From One Server to Multi‑Version Scaling: Yirendai’s Backend Architecture Journey

V 1.0

The initial architecture was extremely simple: one front‑end server, one back‑end server, and a single database, with the front‑end deployed in a multi‑level manner.

V 1.5

Problems of V1.0

After a period of growth, user volume increased dramatically, causing the application server and database to become bottlenecks.

The team expanded, and all developers worked on the same system, leading to severe merge conflicts.

To quickly relieve pressure, a major refactor was undertaken.

Improvement measures

Front‑end optimization: browser caching, compressed transmission, and YSlow‑based page tuning.

Added CDN, static content generation, and reverse proxy.

Built a large‑scale web‑server cluster.

Vertical business splitting (e.g., separate back‑ends for APP, Web, credit review, crawling, activities, reporting, etc.).

Database changed to a master‑slave topology (one master, multiple slaves).

V 2.0

Problems of V1.5

Rapid growth pushed user count over one million, with the database still the main bottleneck.

Although the team was reasonably divided, all services still shared a single database, causing design and modification conflicts.

Heavy cache usage introduced consistency and staleness issues (e.g., a product could not be taken offline promptly because of cached data).

Improvement measures

Optimize query efficiency and shorten transaction times; operations identified the slowest online queries and tuned them.

Code optimization to improve execution efficiency.

Address concurrency problems (e.g., a user logged in on two clients simultaneously could trigger duplicate actions).

Distinguish strong consistency from eventual consistency; use cache and read‑write separation wisely.

After the improvements, performance rose markedly, but the larger system made log‑based troubleshooting harder, prompting the introduction of a dedicated logging system.

Logs from business systems were collected into a Kafka queue and visualized with Kibana and a custom tool, making log search much easier.

Logging rules

Uniformly use slf4j + logback for log output.

Ensure log correlation across systems.

Apply AOP to inject additional parameters into remote calls, enabling end‑to‑end traceability.

Log content must include: timestamp (millisecond precision), request UUID, user session, device ID, client‑side timestamp, local IP, client IP, real user IP, and the number of system hops.

V 3.0

V2.0 solved short‑term performance issues, but long‑term scalability required extensive service decomposition.

Two dimensions of splitting

(1) Basic service splitting

Basic services are categorized as non‑business‑oriented and business‑oriented.

Non‑business services have little interaction with other systems.

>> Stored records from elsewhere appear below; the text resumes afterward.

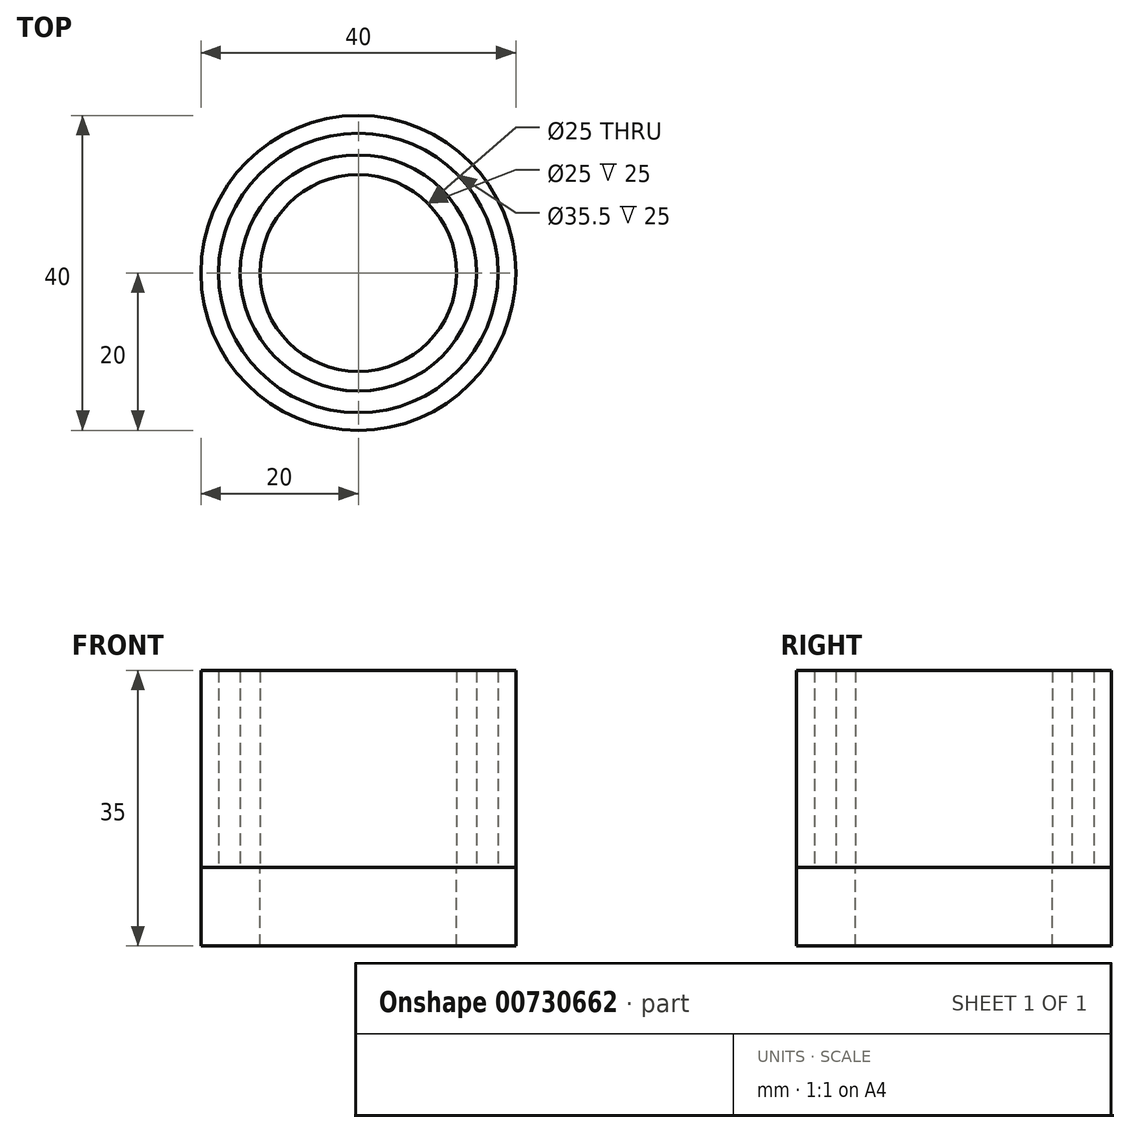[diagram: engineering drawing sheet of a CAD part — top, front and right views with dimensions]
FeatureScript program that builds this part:
annotation { "Feature Type Name" : "Feature", "Feature Type Description" : "" }
export const myFeature = defineFeature(function(context is Context, id is Id, definition is map)
    precondition{}
    {
        {
            var Q0;
            Q0=qCreatedBy(makeId("Top.planeOp"),FACE);
            var sketch = newSketch(context, id + "F0", { "sketchPlane" : qUnion([Q0])});
            skCircle(sketch, "E0", {"center": v(0, 0) * mm, "radius": 12.5 * mm});
            skCircle(sketch, "E1", {"center": v(0, 0) * mm, "radius": 15 * mm});
            skCircle(sketch, "E2", {"center": v(0, 0) * mm, "radius": 17.75 * mm});
            skCircle(sketch, "E3", {"center": v(0, 0) * mm, "radius": 20 * mm});
            skSolve(sketch);
        }
        {
            var Q0;
            Q0=makeQuery(id+"F0.imprint","IMPRINT",FACE,{"disambiguationData":[TD([[makeQuery(id+"F0.imprint","IMPRINT",EDGE,{"derivedFrom":sQuery(id+"F0.wireOp",EDGE,"E0")}),-1.0]])]});
            var Q1;
            Q1=makeQuery(id+"F0.imprint","IMPRINT",FACE,{"disambiguationData":[TD([[makeQuery(id+"F0.imprint","IMPRINT",EDGE,{"derivedFrom":sQuery(id+"F0.wireOp",EDGE,"E2")}),-1.0]])]});
            extrude(context, id + "F1", {"entities" : qUnion([Q0, Q1]), "depth" : 25 * mm, "offsetDistance" : 25 * mm});
        }
        {
            var Q0;
            Q0=qCreatedBy(makeId("Top.planeOp"),FACE);
            var sketch = newSketch(context, id + "F2", { "sketchPlane" : qUnion([Q0])});
            skCircle(sketch, "E4", {"center": v(0, 0) * mm, "radius": 12.5 * mm});
            skCircle(sketch, "E5", {"center": v(0, 0) * mm, "radius": 20 * mm});
            skSolve(sketch);
        }
        {
            var Q0;
            Q0 = qSketchRegion(id + "F2", true);
            extrude(context, id + "F3", {"entities" : qUnion([Q0]), "depth" : 0 * mm, "offsetDistance" : 25 * mm, "hasSecondDirection" : true, "secondDirectionOppositeDirection" : true, "secondDirectionDepth" : 10 * mm});
        }
    });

Business services have limited coupling, similar to primary‑key/foreign‑key relationships.

(2) Business service splitting

The company’s clear business structure allowed a natural division into two major systems: loan business and wealth‑management business.

The loan side was further split into back‑end, Web, and partner‑channel services, each containing a basic service layer (e.g., application processing and after‑sale service).

A particular challenge arose with the “matching” and “bond” services that could not be cleanly separated; these were extracted into a dedicated functional service.